I’m not quite sure when it happened, but somewhere between my childhood and early teenage years I stopped believing that I was capable of doing anything. We all did. Knowing better overruled my sense of creativity and ability to imagine any possible combination of outcomes.
Last night I sat next to my best friend of 24 years, on the floor of her Los Feliz apartment. Each with a computer on our lap, we wrote our stories. I remember when we used to sit together and, instead of just creating fictional characters, we were those characters. Our imaginations transported us like a time machine to wherever we wanted to go, as whoever we wanted to be.
I can recall being a shopkeeper – and a damn good one at that – at age 5. Kate and I would block off the kitchen and charge our parents a nickel every time they wanted something out of the fridge. In retrospect, we were genius. Back then, we weren’t intentionally manipulative or greedy money makers. No. We were just doing our jobs - because after all, we were shopkeepers. And it was awesome.
So what happened? When did we lose that ability? I’d give my right foot to really be a shopkeeper, or a German tourist as we would sometimes pretend, or whatever I wanted to be at any given moment. It takes a few glasses of Jack to take me there now. Joking. Maybe.

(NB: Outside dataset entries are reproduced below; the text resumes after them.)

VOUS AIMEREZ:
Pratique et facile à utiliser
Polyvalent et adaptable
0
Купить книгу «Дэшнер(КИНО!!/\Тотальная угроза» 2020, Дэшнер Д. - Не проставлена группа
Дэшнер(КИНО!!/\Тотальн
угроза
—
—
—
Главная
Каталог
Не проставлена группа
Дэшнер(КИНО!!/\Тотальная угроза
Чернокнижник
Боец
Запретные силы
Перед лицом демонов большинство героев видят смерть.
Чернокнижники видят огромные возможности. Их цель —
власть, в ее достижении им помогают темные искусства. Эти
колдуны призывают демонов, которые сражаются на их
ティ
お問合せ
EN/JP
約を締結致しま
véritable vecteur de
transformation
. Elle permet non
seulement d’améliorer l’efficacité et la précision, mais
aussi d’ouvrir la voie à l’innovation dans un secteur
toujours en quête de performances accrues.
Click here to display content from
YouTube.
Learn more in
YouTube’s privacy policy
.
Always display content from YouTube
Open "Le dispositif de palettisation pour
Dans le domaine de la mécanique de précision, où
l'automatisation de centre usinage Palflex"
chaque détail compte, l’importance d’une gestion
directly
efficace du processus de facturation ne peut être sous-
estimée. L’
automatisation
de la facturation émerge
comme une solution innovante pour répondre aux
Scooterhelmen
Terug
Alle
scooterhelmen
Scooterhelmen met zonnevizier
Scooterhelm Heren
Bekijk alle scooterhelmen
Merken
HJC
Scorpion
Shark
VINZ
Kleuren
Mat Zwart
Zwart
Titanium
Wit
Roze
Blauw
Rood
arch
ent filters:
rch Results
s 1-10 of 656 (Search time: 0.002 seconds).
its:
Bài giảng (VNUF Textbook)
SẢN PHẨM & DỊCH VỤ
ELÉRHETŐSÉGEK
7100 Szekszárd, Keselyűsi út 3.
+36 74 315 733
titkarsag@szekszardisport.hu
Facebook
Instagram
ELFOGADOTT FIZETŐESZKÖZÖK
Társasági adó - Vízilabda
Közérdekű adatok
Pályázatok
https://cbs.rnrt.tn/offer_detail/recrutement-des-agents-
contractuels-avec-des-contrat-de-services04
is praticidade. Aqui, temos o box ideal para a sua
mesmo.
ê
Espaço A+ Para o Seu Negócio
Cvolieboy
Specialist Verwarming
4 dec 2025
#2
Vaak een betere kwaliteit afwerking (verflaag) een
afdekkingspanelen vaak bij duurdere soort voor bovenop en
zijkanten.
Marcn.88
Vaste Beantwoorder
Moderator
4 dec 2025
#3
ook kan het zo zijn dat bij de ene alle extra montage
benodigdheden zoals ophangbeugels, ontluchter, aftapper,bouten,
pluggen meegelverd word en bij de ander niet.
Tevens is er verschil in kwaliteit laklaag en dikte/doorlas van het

Nostalgia is a weird thing. It was once described as a form of melancholy, a painful yearning for the past. After the initial joy of recalling a particular memory, all I can think about is how far removed from it I am today. Eckhart Tolle would be waving his finger at me now. Nostalgia is the biggest enemy of living in the moment, because life moves on around you while you’re stuck reminiscing about the past. But while I long to be back in a stagnant memory, I paradoxically love change and maturation. I just wish I could figure out how to love this moment as much as I’ll love recalling it.